First experiences with Hadoop and the Hadoop filesystem
Introduction
Hadoop is a cluster compute engine written in Java which uses the map-reduce strategy to divide workloads over multiple nodes. In this blog I will write my experiences with installing a minimal system (non-distributed) and running simple jobs on the cluster software.
Hadoop execution modes
Hadoop has several execution modes, we will only be working with the first two. The Local (Standalone) Mode is ment mainly as a debugging mode, the Pseudo-Distributed Mode still works only on the local machine, but should -in theory- work the same as the fully distributed mode, except for the amount of nodes running the job of course. Full documentation can be found in the apache reference manual
- Local (Standalone) mode
- Pseudo-Distributed mode
- Fully-Distributed mode
Standalone mode example on .xml data
The standalone mode prints all operations the Hadoop system performs to stdout. To see it in action run the following code on a default installation of Hadoop:
mkdir input
cp etc/hadoop/*.xml input
bin/hadoop jar share/hadoop/mapreduce/hadoop-mapreduce-examples-2.7.3.jar grep input output 'dfs[a-z.]+'
An extract of the output this should yield:
17/03/23 14:41:27 INFO Configuration.deprecation: session.id is deprecated. Instead, use dfs.metrics.session-id
17/03/23 14:41:27 INFO jvm.JvmMetrics: Initializing JVM Metrics with processName=JobTracker, sessionId=
17/03/23 14:41:27 INFO input.FileInputFormat: Total input paths to process : 8
17/03/23 14:41:27 INFO mapreduce.JobSubmitter: number of splits:8
17/03/23 14:41:27 INFO mapreduce.JobSubmitter: Submitting tokens for job: job_local2046457461_0001
17/03/23 14:41:27 INFO mapreduce.Job: The url to track the job: http://localhost:8080/
17/03/23 14:41:27 INFO mapreduce.Job: Running job: job_local2046457461_0001
17/03/23 14:41:27 INFO mapred.LocalJobRunner: OutputCommitter set in config null
17/03/23 14:41:27 INFO output.FileOutputCommitter: File Output Committer Algorithm version is 1
17/03/23 14:41:27 INFO mapred.LocalJobRunner: OutputCommitter is org.apache.hadoop.mapreduce.lib.output.FileOutputCommitter
17/03/23 14:41:27 INFO mapred.LocalJobRunner: Waiting for map tasks
17/03/23 14:41:27 INFO mapred.LocalJobRunner: Starting task: attempt_local2046457461_0001_m_000000_0
17/03/23 14:41:27 INFO output.FileOutputCommitter: File Output Committer Algorithm version is 1
17/03/23 14:41:28 INFO mapred.Task: Using ResourceCalculatorProcessTree : [ ]
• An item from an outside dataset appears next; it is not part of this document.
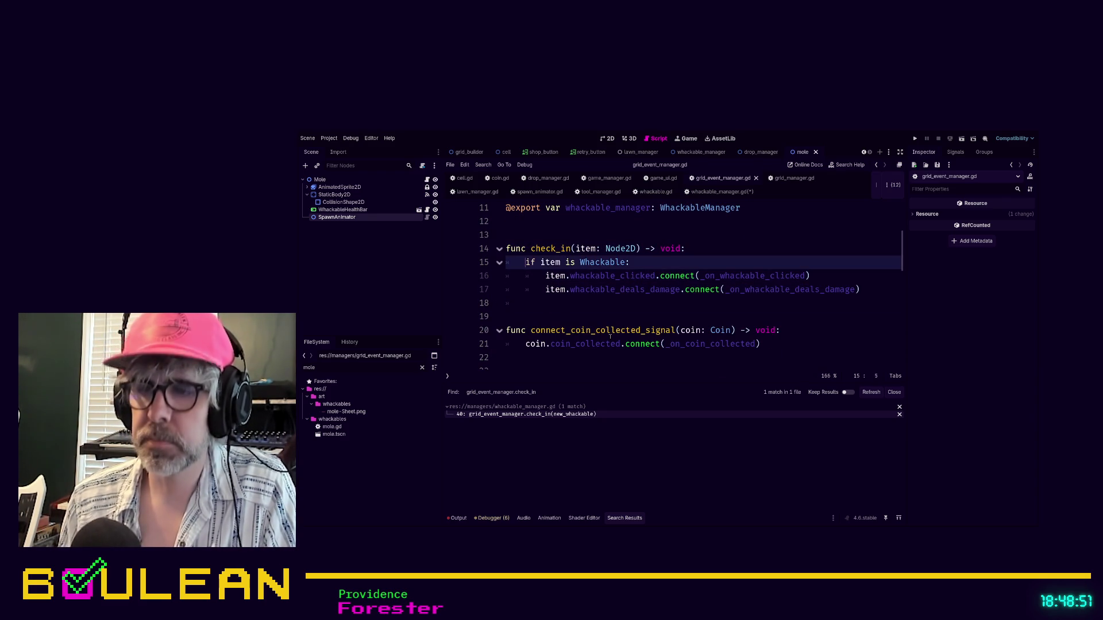
text(el)
key(Escape)
key(Home)
key(Return)
key(Up)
17/03/23 14:41:28 INFO mapred.MapTask: Processing split: file:/opt/docker/hadoop-2.7.3/input/hadoop-policy.xml:0+9683
The complete output is here here
Some things you see in action:
- Splitter (divides the data into parts)
- Mappers
- Combiners
- Reducers
Word-count example in Pseudo-Distributed mode
To switch modes we need to edit etc/hadoop/core-site.xml
and etc/hadoop/hdfs-site.xml
core-site.xml:
<configuration>
<property>
<name>fs.defaultFS</name>
<value>hdfs://localhost:9000</value>
</property>
</configuration>
hdfs-site.xml:
<configuration>
<property>
<name>dfs.replication</name>
<value>1</value>
</property>
</configuration>
Create the hadoop filesystem if you haven’t already:
bin/hdfs namenode -format
sbin/start-dfs.sh
bin/hdfs dfs -mkdir -p /user/root
This should yield something like:
Starting namenodes on [localhost]
localhost: starting namenode, logging to /opt/docker/hadoop-2.7.3/logs/hadoop-root-namenode-b78cab376c69.out
localhost: starting datanode, logging to /opt/docker/hadoop-2.7.3/logs/hadoop-root-datanode-b78cab376c69.out
Starting secondary namenodes [0.0.0.0]
0.0.0.0: starting secondarynamenode, logging to /opt/docker/hadoop-2.7.3/logs/hadoop-root-secondarynamenode-b78cab376c69.out
Note: I messed up with the hdfs file system at some time, which appeared to be in a locked state by a non-existent thread (logs are in the $HADOOP_ROOT$/logs directory) The solution was:
- Stop all data notes:
sbin/stop-dfs.sh
- Remove all data in /tmp:
rm -rf /tmp/
- Re-start name/data nodes:
sbin/start-dfs.sh
Get the input data and store it on the data node
wget http://www.gutenberg.org/ebooks/100.txt.utf-8
wget https://gist.githubusercontent.com/WKuipers/87a1439b09d5477d21119abefdb84db0/raw/c327b9f74d30684b1ad2a0087a6de805503379d3/WordCount.java
bin/hdfs dfs -mkdir input
bin/hdfs dfs -put 100.txt.utf-8 input
Compile the .jar file
export PATH=${JAVA_HOME}/bin:${PATH}
export HADOOP_CLASSPATH=${JAVA_HOME}/lib/tools.jar
bin/hadoop com.sun.tools.javac.Main WordCount.java
jar cf wc.jar WordCount*.class
Run it
bin/hadoop jar wc.jar WordCount input output
bin/hdfs dfs -get output/part-r-00000
bin/hdfs dfs -rm -r output
cat part-r-00000
Sample (partial) output:
"Air," 1
"Alas, 1
"Amen" 2
"Amen"? 1
"Amen," 1
"And 1
"Aroint 1
"B 1
"Black 1
"Break 1
"Brutus" 1
"Brutus, 2
"C 1
"Caesar"? 1
The the complete part-r-00000 file
Mapreduce for line-count or character-count:
Modify the .java script here to emit 1 for each character or line with the same key for each instance. The summation (in the reducer) is the same.
Averaging requires a more elaborate reducer which keeps track of the total of (key/values) submitted.
Appearance of Romeo or Juliet
Romeo and Juliet get mentioned a lot by other people aswell, this does not necessarily correlate with appearance. Probably better to filter to only the first word of each sentence.